Christian Nagel, who leads McGuireWoods’ government contracts litigation team, drew upon his experience as a former Marine Corps prosecutor to comment in a radio interview about Army Sgt. Bowe Bergdahl’s Oct. 16 guilty plea to desertion and misbehavior before the enemy.
Bergdahl could receive a life sentence for misbehavior before the enemy and up to five years for desertion. He told the judge he left his post to reach his base to report “a critical problem in my chain of command” but was captured shortly afterward and held for five years by the Taliban.
Sentencing is scheduled for Oct. 23, but Nagel said that decision might be delayed. Once the sentencing phase begins, he said, prosecutors can introduce testimony from troops who were injured searching for Bergdahl.
Conversely, Nagel added during his live Oct. 16 interview on the Sirius satellite network’s Patriot Channel, Bergdahl’s defense “will have a lot more wiggle room in what they introduce” in arguing for a lighter sentence.

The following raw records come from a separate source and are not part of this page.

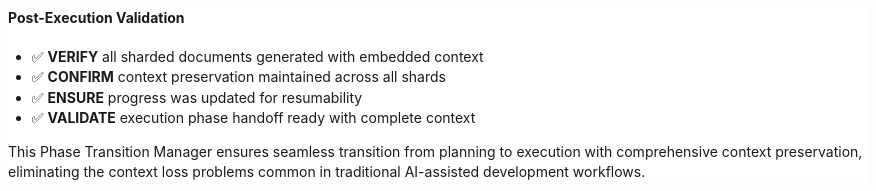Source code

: #### Post-Execution Validation
- ✅ **VERIFY** all sharded documents generated with embedded context
- ✅ **CONFIRM** context preservation maintained across all shards
- ✅ **ENSURE** progress was updated for resumability
- ✅ **VALIDATE** execution phase handoff ready with complete context

This Phase Transition Manager ensures seamless transition from planning to execution with comprehensive context preservation, eliminating the context loss problems common in traditional AI-assisted development workflows.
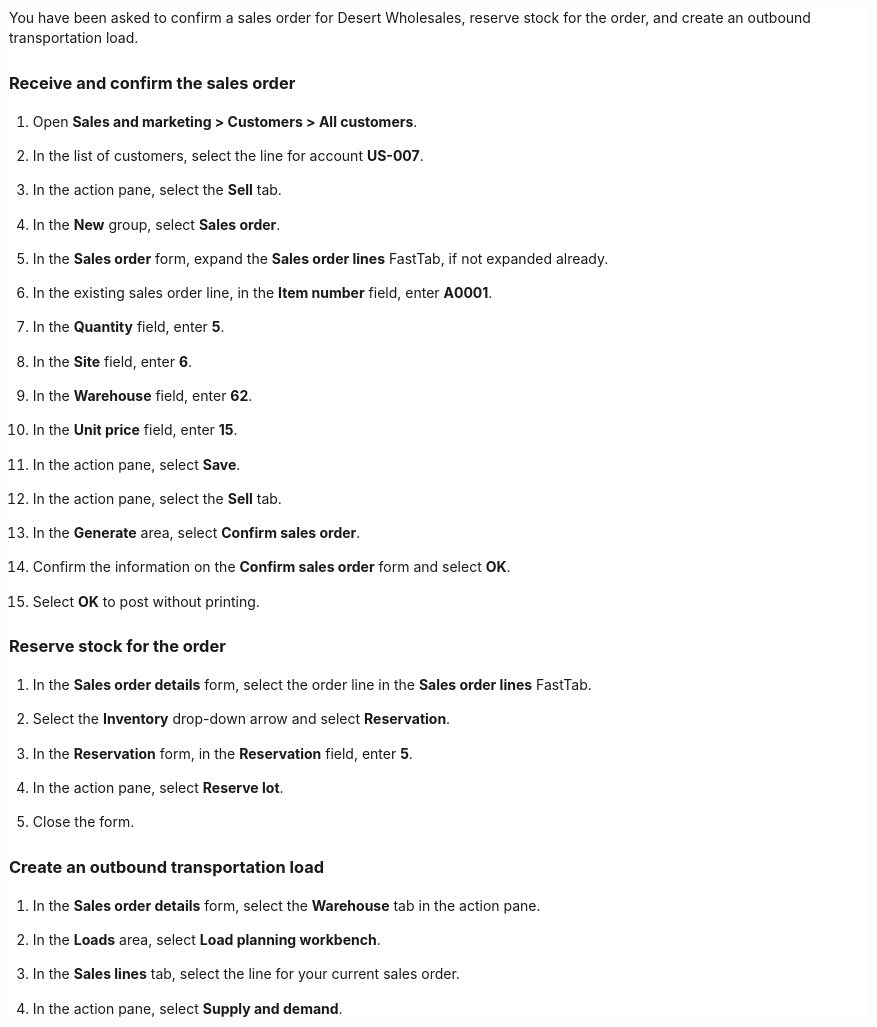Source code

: You have been asked to confirm a sales order for Desert Wholesales, reserve
stock for the order, and create an outbound transportation load.

### Receive and confirm the sales order

1. Open **Sales and marketing \> Customers \> All customers**.  

2. In the list of customers, select the line for account **US-007**.

3. In the action pane, select the **Sell** tab.

4. In the **New** group, select **Sales order**.

5. In the **Sales order** form, expand the **Sales order lines** FastTab, if
    not expanded already.

6. In the existing sales order line, in the **Item number** field, enter
    **A0001**.

7. In the **Quantity** field, enter **5**.

8. In the **Site** field, enter **6**.

9. In the **Warehouse** field, enter **62**.

10. In the **Unit price** field, enter **15**.  

11. In the action pane, select **Save**.

12. In the action pane, select the **Sell** tab.

13. In the **Generate** area, select **Confirm sales order**.

14. Confirm the information on the **Confirm sales order** form and select
    **OK**.

15. Select **OK** to post without printing.

### Reserve stock for the order

1. In the **Sales order details** form, select the order line in the **Sales
    order lines** FastTab.

2. Select the **Inventory** drop-down arrow and select **Reservation**.

3. In the **Reservation** form, in the **Reservation** field, enter **5**.

4. In the action pane, select **Reserve lot**.

5. Close the form.

### Create an outbound transportation load

1. In the **Sales order details** form, select the **Warehouse** tab in the
    action pane.

2. In the **Loads** area, select **Load planning workbench**.

3. In the **Sales lines** tab, select the line for your current sales order.

4. In the action pane, select **Supply and demand**.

“So I think both sides probably will take a lot of time with this. It wouldn’t surprise me to see them postpone it a little bit, but once it gets going I think we’ll probably have a week, two, maybe even three weeks of testimony back and forth,” he said.
Nagel, senior counsel in the firm’s Tysons office, served for 12 years in the Marine Corps on active duty and as a reservist, including a 2009 deployment in Afghanistan. He also served as a special assistant U.S. attorney for the Eastern District of Virginia and as officer-in-charge of the Quantico Legal Assistance Office.